When the defense opened its case, it attempted to call as its first witness Dr. Milan S. Smolko, a psychiatrist, the prosecution requested an offer to which appellant's counsel replied:

"After qualifying him as a psychiatrist, and if he is qualified, I then intend to ask him if he examined the

[ 465 Pa. Page 302]

    defendant, when and where, and whether he interviewed him, and based on that interview and the examination, if he has any conclusion as to the defendant's mental state at the time of the shooting and if so, what he based that opinion on."

Further discussion then took place about the defense's offer. Defense counsel made it clear that he was attempting to establish that the appellant's mental condition and ability to control himself was diminished at the time of the shooting. See Commonwealth v. Ingram, 440 Pa. 239, 270 A.2d 190 (1947); Commonwealth v. Brown, 436 Pa. 423, 260 A.2d 742 (1970); Commonwealth v. Walters, 431 Pa. 74, 244 A.2d 757 (1968); Commonwealth v. Jones, 355 Pa. 522, 50 A.2d 317 (1947); Commonwealth v. McCausland, 348 Pa. 275, 35 A.2d 70 (1944); Commonwealth v. Walker, 283 Pa. 468, 129 A. 453 (1925). See also Commonwealth v. Graves, 461 Pa. 118, 334 A.2d 661 (1975).
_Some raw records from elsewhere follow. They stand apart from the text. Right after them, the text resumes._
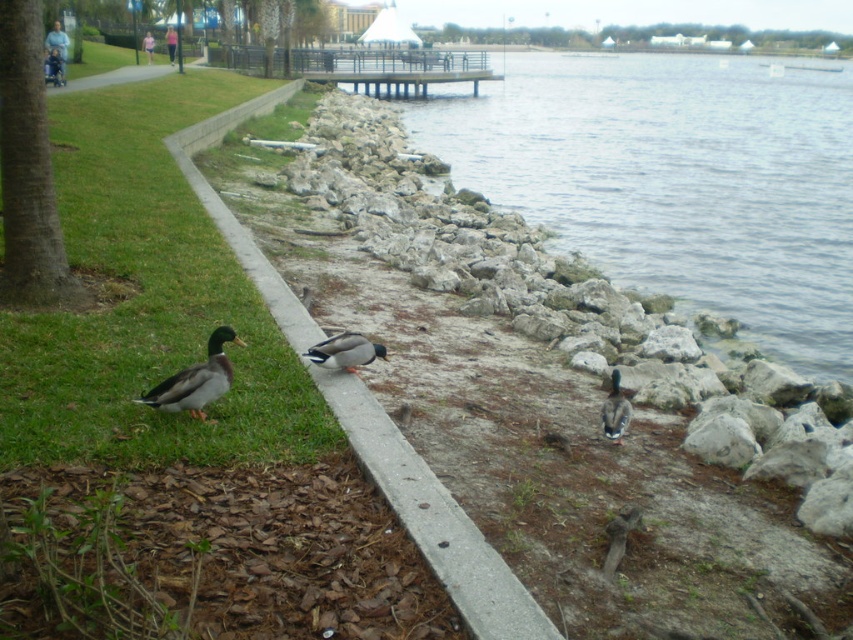
Question: Which of the following is the closest to the observer?

Choices:
 (A) (630, 412)
 (B) (221, 433)

Answer: (B)

Question: Can you confirm if green grass at lower left is smaller than green-feathered duck at center?

Choices:
 (A) yes
 (B) no

Answer: (B)

Question: Estimate the real-world distances between objects in this image. Which object is closer to the green glossy duck at center?

Choices:
 (A) green grass at lower left
 (B) green glossy duck at lower left

Answer: (B)

Question: Which point appears farthest from the camera in this image?

Choices:
 (A) (223, 330)
 (B) (625, 410)

Answer: (B)

Question: Is green glossy duck at lower left above green-feathered duck at center?

Choices:
 (A) no
 (B) yes

Answer: (A)

Question: Is green grass at lower left positioned before green-feathered duck at center?

Choices:
 (A) yes
 (B) no

Answer: (A)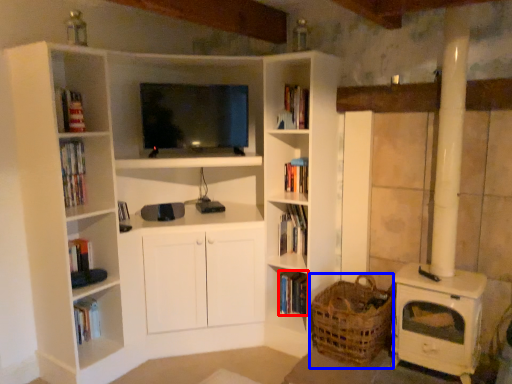
Question: Which object appears farthest to the camera in this image, book (highlighted by a red box) or basket (highlighted by a blue box)?

Choices:
 (A) book
 (B) basket

Answer: (A)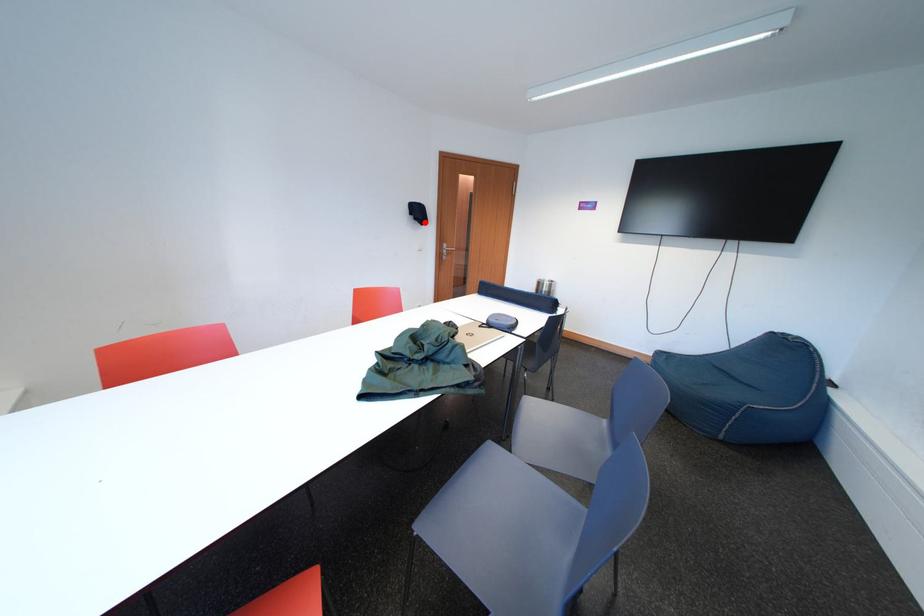
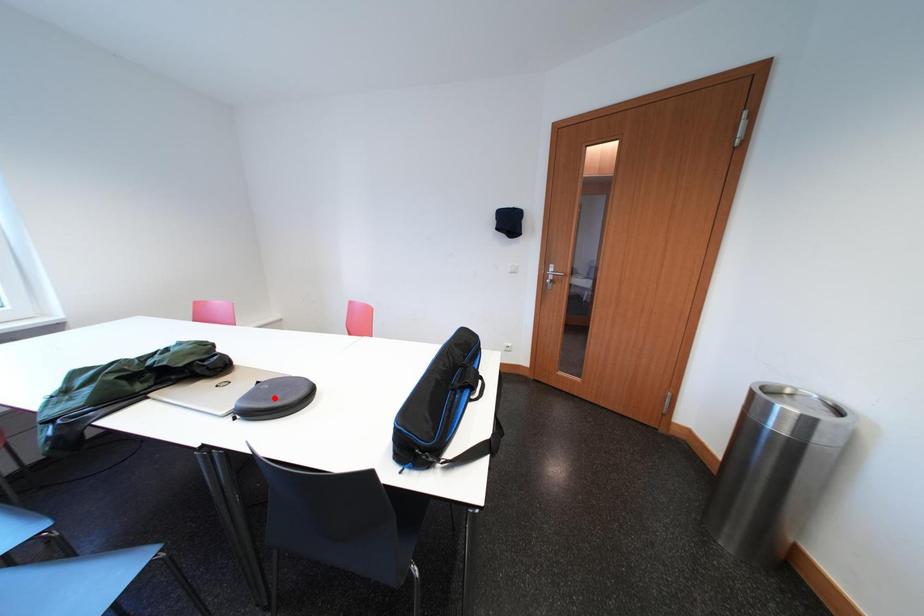
I am providing you with two images of the same scene from different viewpoints. A red point is marked on the first image and another point is marked on the second image. Does the point marked in image1 correspond to the same location as the one in image2?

The court concluded that the offered testimony was irrelevant and meaningless and sustained the prosecution's objection to the admission of the testimony. I agree with the appellant's contention that the refusal to allow the offered testimony was error. The appellant's mental state at the time of the shooting was highly relevant. Indeed, the only defense offered concerned appellant's mental state. In an obvious attempt to reduce the verdict to less than murder in the first degree, the defense called only one witness after the court refused to allow Dr. Smolko to testify. This witness was the defendant's father, and it is clear from the thrust of defense counsel's questions to this witness that the only defense attempted to be established was a reduction of the crime from murder in the first degree based on the appellant's mental state.

[ 465 Pa. Page 303]

What we said in Commonwealth v. McCusker, 448 Pa. 382, 391, 392, 292 A.2d 286, 291 (1972), is applicable to this case:

"The principal vice of rejecting psychiatric testimony, as the trial court did here, is that it excludes from the consideration of the factfinders evidence of probative value vital to a determination of defendant's state of mind.

"It would indeed be anomalous to receive psychiatric evidence -- as our courts do -- to establish the complete defense of insanity but at the same time reject psychiatric evidence which seeks to establish only a partial defense . . . ."

Id. at 391, 392, 292 A.2d at 291.

"Surely the admission of relevant and probative psychiatric evidence would have aided the jury in resolving [the] conflicting claims [about appellant's mental state]." Commonwealth v. McCusker, 448 Pa. 382, 391, 292 A.2d 286, 291 (1972). There is no valid reason for the legal system to conceal from the jury expert opinion in the area of psychiatry widely used and accepted elsewhere in the society. Particularly is this so when we ask the jury to consider the complex and complicated questions always involved in determining a person's mental state at the time a particular act is committed. The appellant was entitled to have the jury hear and consider the testimony of Dr. Smolko in determining the justice of the matter before them.

Judgment of sentence should be reversed and a new trial granted.